2. Encourage your staff to embrace feedback

Most organizations want to avoid complaints, and this is a dangerous mindset.  

Instead, recognize that complaints help you grow! Complaints point out areas of your operations that need improvement. For this reason, seek out complaints at every opportunity, even the small ones, because even these complaints can impact the overall guest experience.

Expectations for staff

Staff should know that every guest will be prompted for feedback and that they have the opportunity to truly make a mark on the guest’s experience that can be traced back to them.  

Additionally, staff should be made aware that guest feedback is the driving source of change and improvement within the business. So, it is a good thing when guests leave feedback, and they should encourage willing guests to do so.

Follow best practices around guest feedback collection

1. Swiftly respond to reviews

Guests need to know that their feedback is valued and that they are not speaking into the void.  By responding to their concerns/ reviews swiftly, the guest sees that you appreciate their review.

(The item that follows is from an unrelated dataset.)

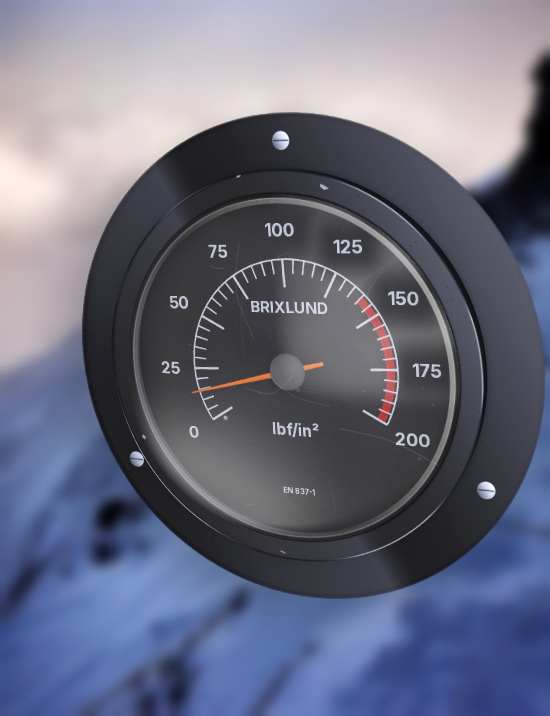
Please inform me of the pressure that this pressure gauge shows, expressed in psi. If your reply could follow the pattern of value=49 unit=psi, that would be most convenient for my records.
value=15 unit=psi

2. Tell guests how their feedback will be used

Before being asked to submit feedback, guests should be given a broad idea of what will be done with the feedback. For example, that it will be documented and given to the head/s of the department/s impacted for urgent review and action.

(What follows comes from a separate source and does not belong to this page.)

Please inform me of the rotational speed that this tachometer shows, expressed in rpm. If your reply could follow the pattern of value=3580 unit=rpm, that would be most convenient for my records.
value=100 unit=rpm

3. Create surveys with the guest in mind

When you ask guests for feedback, they should know that you value their time and that the survey will be quick and straightforward — not a 50-question survey with open-ended questions.

Long, open-ended surveys are overwhelming for most guests and lead to survey fatigue, which significantly drops your response rate. A good feedback experience will make them more likely to give you future feedback as well.

How to use guest feedback to resolve complaints and grow

1. Collect high volumes of feedback

Collecting high volumes of feedback gives you the power of quantifiable aggregated demand (i.e., you get a clear picture of all your guests' experiences with you). And this levels out your feedback across a broader range of your guests rather than potentially seeing minor issues from a smaller number of guests.  

When looking at the data, your most significant friction points should rise to the surface as they gain the highest frequency of complaints.

On the other hand, one complaint is precisely that — one complaint, and doesn’t necessarily require a major overhaul based on the one guest. However, if this kind of complaint starts to become a trend, that is when you should take action toward a long-term correction.

2. Solve for the perception of the complaint, not the complaint itself

After you have collected your feedback, start finding solutions for your most significant friction points. A key thing to remember here is that when solving these friction points, the solution is not always the opposite of the problem.

The key to making changes is to solve for the perception of the complaint instead of the complaint itself. Doing this is often much more productive. For example, let’s say you receive many complaints indicating that wait times are too long.

The opposite of the problem is to reduce queues, but maybe you are already at max capacity, or these complaints arise during peak times of the year.  

Whether a wait time is long or short is a subjective perception. A half-hour wait for one guest may feel long, while it may feel reasonable for another. Solving the perception might include things to make guests feel like the time passed quicker or that the time was spent valuably.  

Solutions could include introducing distractions in a queue, such as a backstory, games, or even mirrors. Also, by providing an accurate estimated wait time and even overestimating slightly, the guest will anchor their perception with the wait time you display.

And if the wait time turns out to be shorter, their satisfaction levels will be higher than if you had shown a to-the-minute accurate wait time. It’s all about perception, and in the above example, both scenarios had the guest waiting for the same amount of time — the only difference was the guests’ perception of the wait time.

These operational solutions impact your guests’ perceptions, and you’ll find that these types of solutions are quicker to implement, highly efficient, and much more cost-effective.